Beaucoup de bruit pour une pratique « marginale » ?
Des déclarations et des annonces qui n’ont pas manqué de faire réagir Jean-Philippe André, président de la fédération française de l'alimentation ANIA sur l'antenne de RTL. « C'est très hypocrite de dire que c'est une arnaque. Les distributeurs ont accepté ces produits comme tels. Le prix de vente dans les rayons, ce n'est pas nous, c'est la responsabilité de Système U, Carrefour, Intermarché. » Selon lui, la shrinkflation reste une pratique rare. « Il y a quelque 20 000 références alimentaires dans un supermarché, on parle donc de 0,2 %. » Une pratique qualifiée également de « marginale » par Lionel Maugain, journaliste à 60 millions de consommateurs. Au micro de France Inter il dénonce une « opération de communication » de la part de Carrefour : « Ils sont gonflés de faire tout ce tambourinage autour de l'inflation masquée, alors qu'eux-mêmes ont démarré au mois de mai. Pour tenir sa promesse, de premier prix en légumes à 0,99 euro, Carrefour est passé d’un paquet de trois à deux salades sucrines », explique-t-il. Idem pour les sacs de pommes de terre, réduits « d’1,5 kilo à 1 kilo ». Et le journaliste de s'interroger : « Pourquoi ne pas déréférencer les marques qui pratiquent la shrinkflation plutôt que de mettre des affichettes invitant les consommateurs à ne pas acheter ces produits ? »

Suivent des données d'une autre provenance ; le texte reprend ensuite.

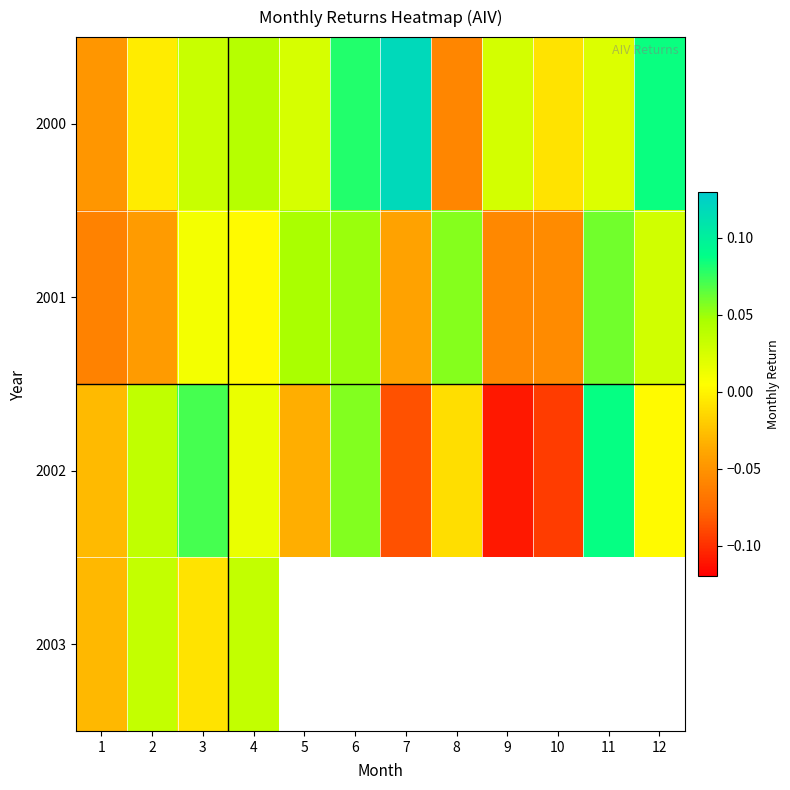

What is the difference between the highest and lowest values at 5?

0.1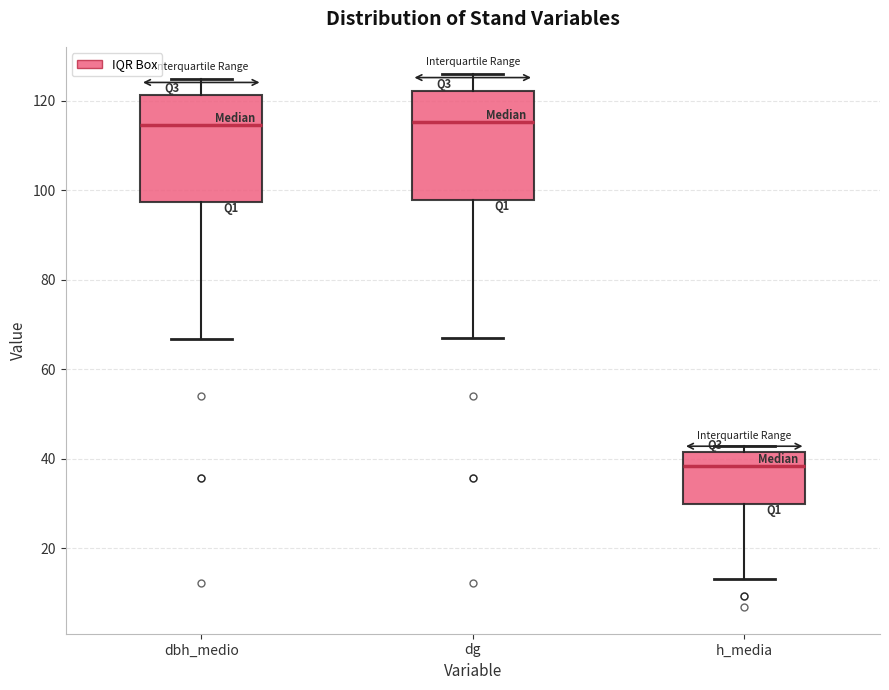

Where is the upper edge of the box for dg on the y-axis? The values are not printed on the chart, so give them approximately, as read against the axis.

122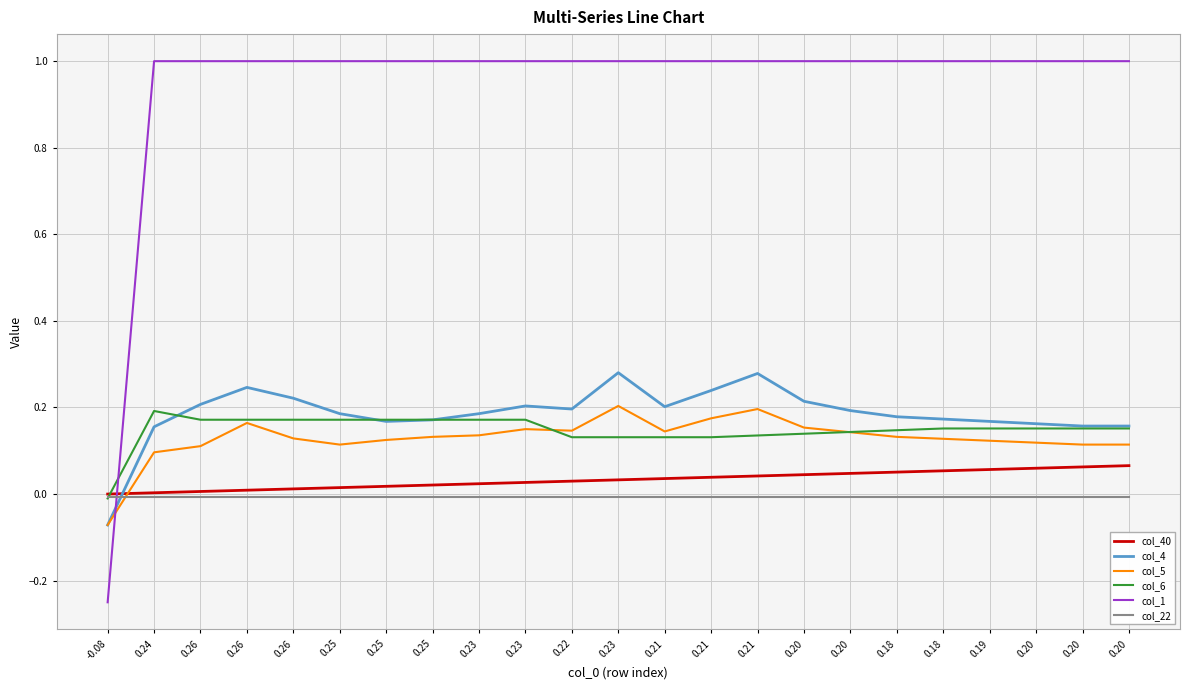

What are all the series names shown in the legend?

col_40, col_4, col_5, col_6, col_1, col_22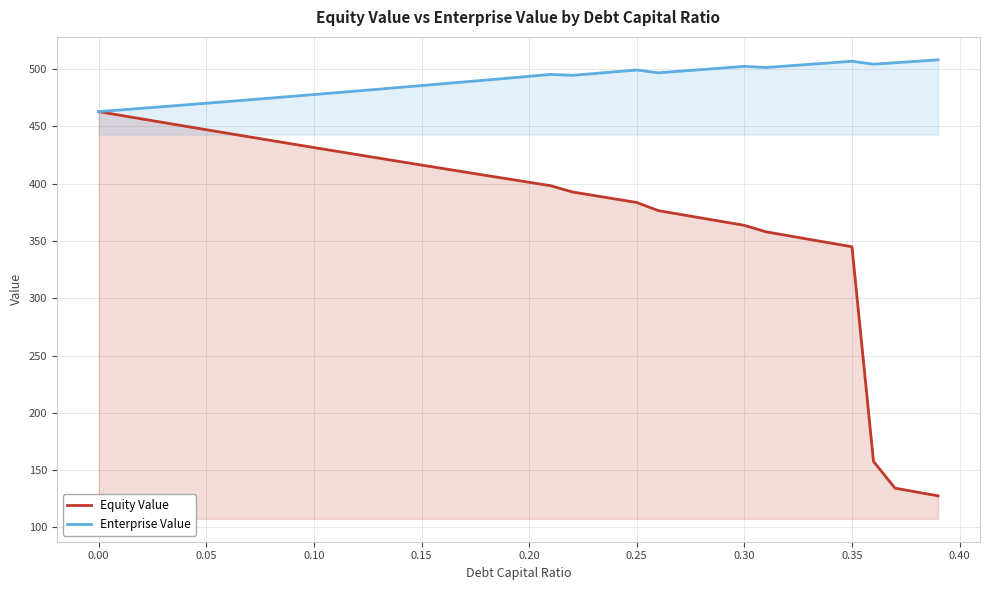

Which series has the largest total across all categories?

Enterprise Value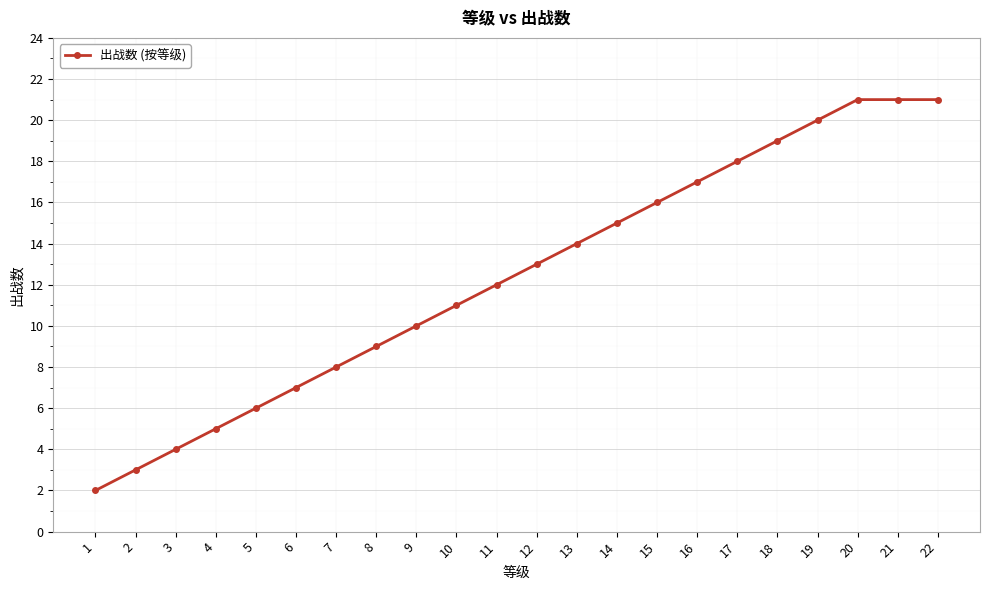

At which label is the value closest to 11?

10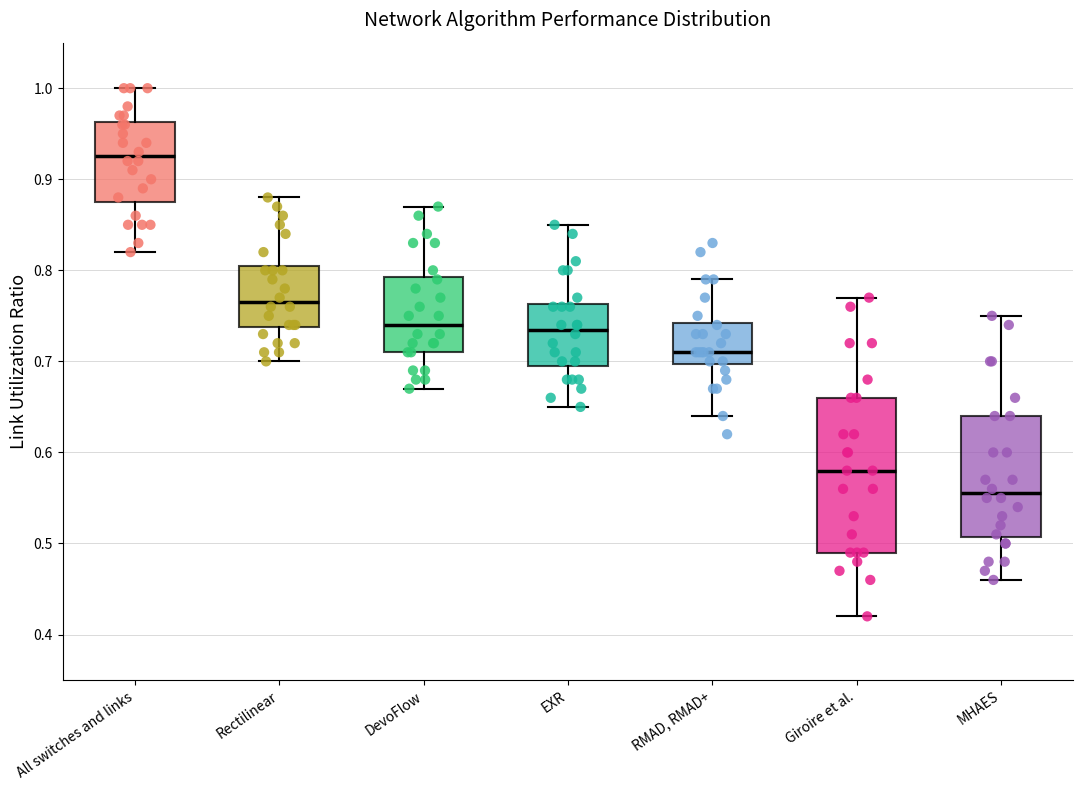

Which box's median line is the highest?

All switches and links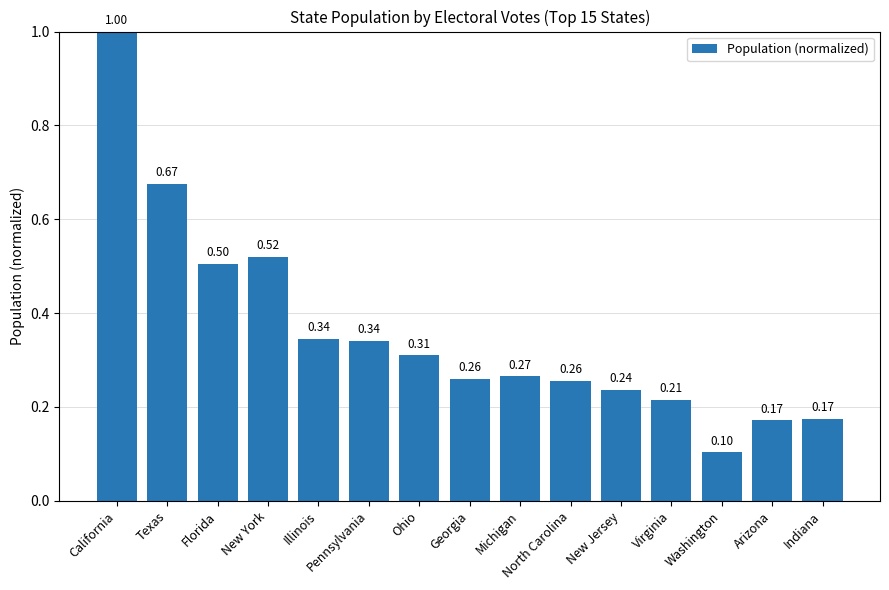

Count the values in the range 0 to 1.

15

Au-delà de la polémique (qui ne touche pas que les industriels, McDonald's est soupçonné d'avoir réduit la taille de son Big Tasty sans que son prix ne soit revu à la baisse) une question demeure : et si au lieu de tenter de masquer l'inflation, industriels et distributeurs augmentaient les prix ? Une question de seuil psychologique, répondent les experts marketing. Késako ? Un prix que les consommateurs jugent acceptable.
Source : Visibrain, outil de veille des réseaux sociaux.